Let's talk about how to choose the best photos for your Virtual Staging so that you get the best results from the Virtual Staging or Virtual Renovation.
There are really two factors that play into what we would consider a "good photo." Number one, the quality of your photo and number two, the angle of the photo.
As far as quality goes, we're talking about really the resolution of your image. If you're not familiar with that, you could do a quick Google search and just find some good settings for whatever the camera is that you happen to be working with. You want to be sending us the highest quality image that you have available.
You do want to keep some other things in mind such as what might be in the photo that you might not be thinking of, such as open doors that need to be closed, making sure you have enough light coming into the room, and so forth. This all has to do with the quality of the photo.

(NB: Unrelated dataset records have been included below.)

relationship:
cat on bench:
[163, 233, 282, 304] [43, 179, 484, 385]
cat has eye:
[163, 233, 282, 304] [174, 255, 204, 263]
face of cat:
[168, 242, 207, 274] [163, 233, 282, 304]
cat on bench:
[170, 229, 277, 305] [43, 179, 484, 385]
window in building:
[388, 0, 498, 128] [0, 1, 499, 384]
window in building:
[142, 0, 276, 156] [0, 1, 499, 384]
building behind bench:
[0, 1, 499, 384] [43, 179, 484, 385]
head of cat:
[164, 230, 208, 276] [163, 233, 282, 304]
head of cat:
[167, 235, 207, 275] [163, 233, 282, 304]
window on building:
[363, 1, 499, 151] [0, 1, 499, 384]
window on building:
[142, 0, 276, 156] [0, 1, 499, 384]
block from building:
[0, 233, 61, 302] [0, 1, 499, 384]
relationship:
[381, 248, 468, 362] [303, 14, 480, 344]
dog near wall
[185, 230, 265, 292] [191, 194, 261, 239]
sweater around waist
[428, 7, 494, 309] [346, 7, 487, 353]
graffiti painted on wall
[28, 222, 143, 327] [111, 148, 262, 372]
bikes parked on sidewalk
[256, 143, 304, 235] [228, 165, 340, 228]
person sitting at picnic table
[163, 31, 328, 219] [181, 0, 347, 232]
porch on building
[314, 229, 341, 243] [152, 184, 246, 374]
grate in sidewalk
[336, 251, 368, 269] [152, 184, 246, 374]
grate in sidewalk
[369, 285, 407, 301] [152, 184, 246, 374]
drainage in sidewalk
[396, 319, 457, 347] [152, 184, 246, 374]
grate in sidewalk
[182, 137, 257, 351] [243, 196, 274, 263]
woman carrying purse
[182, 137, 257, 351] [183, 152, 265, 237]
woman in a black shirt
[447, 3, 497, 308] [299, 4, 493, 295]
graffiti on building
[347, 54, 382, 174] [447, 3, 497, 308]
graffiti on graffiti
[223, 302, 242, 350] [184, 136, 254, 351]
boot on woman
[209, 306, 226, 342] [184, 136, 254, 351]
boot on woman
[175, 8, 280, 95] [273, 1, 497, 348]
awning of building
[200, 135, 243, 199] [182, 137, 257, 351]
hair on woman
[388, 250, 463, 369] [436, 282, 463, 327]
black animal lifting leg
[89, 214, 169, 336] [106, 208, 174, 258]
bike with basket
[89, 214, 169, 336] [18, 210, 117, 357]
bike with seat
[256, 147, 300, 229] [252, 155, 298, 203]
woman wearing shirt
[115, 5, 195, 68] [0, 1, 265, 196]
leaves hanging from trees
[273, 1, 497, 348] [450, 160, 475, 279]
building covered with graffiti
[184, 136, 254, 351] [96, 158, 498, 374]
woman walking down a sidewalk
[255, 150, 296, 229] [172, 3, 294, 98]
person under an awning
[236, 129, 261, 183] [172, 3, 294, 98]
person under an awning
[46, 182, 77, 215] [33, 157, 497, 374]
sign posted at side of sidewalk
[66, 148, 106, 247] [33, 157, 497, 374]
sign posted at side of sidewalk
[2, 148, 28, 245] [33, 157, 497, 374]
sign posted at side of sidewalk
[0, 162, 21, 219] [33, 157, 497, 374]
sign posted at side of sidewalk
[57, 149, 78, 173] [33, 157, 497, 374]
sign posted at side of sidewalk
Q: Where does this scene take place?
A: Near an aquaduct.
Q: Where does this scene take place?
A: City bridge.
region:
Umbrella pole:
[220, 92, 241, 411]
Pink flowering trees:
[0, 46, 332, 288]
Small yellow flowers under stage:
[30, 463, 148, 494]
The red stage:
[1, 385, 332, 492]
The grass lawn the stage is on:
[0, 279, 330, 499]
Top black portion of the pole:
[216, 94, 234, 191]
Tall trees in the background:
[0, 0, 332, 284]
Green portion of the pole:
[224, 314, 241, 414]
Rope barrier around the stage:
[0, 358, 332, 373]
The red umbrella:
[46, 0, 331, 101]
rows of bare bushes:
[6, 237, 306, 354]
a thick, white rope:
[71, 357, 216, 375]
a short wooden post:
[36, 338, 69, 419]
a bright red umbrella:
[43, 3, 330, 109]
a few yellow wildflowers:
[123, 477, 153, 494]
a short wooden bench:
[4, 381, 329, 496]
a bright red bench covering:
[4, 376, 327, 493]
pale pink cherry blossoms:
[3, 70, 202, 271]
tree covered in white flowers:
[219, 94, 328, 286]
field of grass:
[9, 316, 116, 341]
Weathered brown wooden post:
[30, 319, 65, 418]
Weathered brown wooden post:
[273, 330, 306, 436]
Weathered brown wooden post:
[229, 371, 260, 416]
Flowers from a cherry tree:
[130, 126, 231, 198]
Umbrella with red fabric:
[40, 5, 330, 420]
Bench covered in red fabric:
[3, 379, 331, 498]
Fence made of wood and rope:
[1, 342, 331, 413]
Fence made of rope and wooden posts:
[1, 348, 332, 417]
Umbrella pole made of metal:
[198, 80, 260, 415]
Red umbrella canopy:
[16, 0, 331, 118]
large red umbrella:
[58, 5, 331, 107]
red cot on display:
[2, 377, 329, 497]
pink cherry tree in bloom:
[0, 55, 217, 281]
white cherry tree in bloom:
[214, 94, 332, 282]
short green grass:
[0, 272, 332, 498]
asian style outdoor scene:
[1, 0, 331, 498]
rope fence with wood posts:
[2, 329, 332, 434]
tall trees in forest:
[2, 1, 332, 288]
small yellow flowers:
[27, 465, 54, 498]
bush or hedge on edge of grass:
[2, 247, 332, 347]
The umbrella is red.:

The other consideration is the angle of the photo. There are definitely different cases where you might be working with one angle vs another, but in general if you have a straight-on shot that's available to you to use - when I say straight-on, I mean you're looking directly into the room - if you have a shot like this, that is always an excellent choice for Virtual Staging. Because having 3 walls in the photo which happens when you have a straight-on shot really anchors the furniture. What I mean by that is that it gives the furniture some context and it helps the person's eye cement that furniture in that room, so to speak. If you have this photo angle available or you're able to go out and take one with this angle, definitely consider that as an option.
However, there are other times that you might not be able to use a straight-on angle. Maybe you have a rectangular room, or you're wanting to show the flow of one room to another room. Sometimes you might want to work with other angles as well. This isn't by any means saying "only use straight-on angles" - we certainly use other photo angles as well. It really depends on the room. What you want to be thinking about is, what do you want the buyer to know about that space?
For example, we had an agent recently that was virtually staging a lower level. It was an in-law-suite. It had a kitchen, a family room, a dining area, a living area. It kind of flowed from one to another kind of like a big Great Room. The agent had three photos of the same lower level (same room) from different angles, and it showed the flow of the space. She did one from the dining room looking to the living room, one from the living room looking into the kitchen, and so forth. Think in terms of angles that speak volumes about the flow of your space.
One other thing I want to mention about straight-on angles. (We do recommend using a professional photographer, because you will always get better Virtual Staging results if you have professional photos done. The photographers really know what they're doing as far as the composition of the photo.) But if you are for some reason taking the photo yourself, make sure that the line of the back wall is straight in your photo. Make sure your camera is positioned correctly so that that back wall is in a straight line. You want to try to show a little bit more of the floor than the ceiling in a straight-on shot. Keep the back wall centered in your camera frame, as much as possible.
These are some tips! We want your Virtual Staging results to come out as good as possible, so that's why we want to take the time to let you know some of the things - in our professional experience - that are really going to make your photos look stellar in the end Virtual Staging result that you're looking for.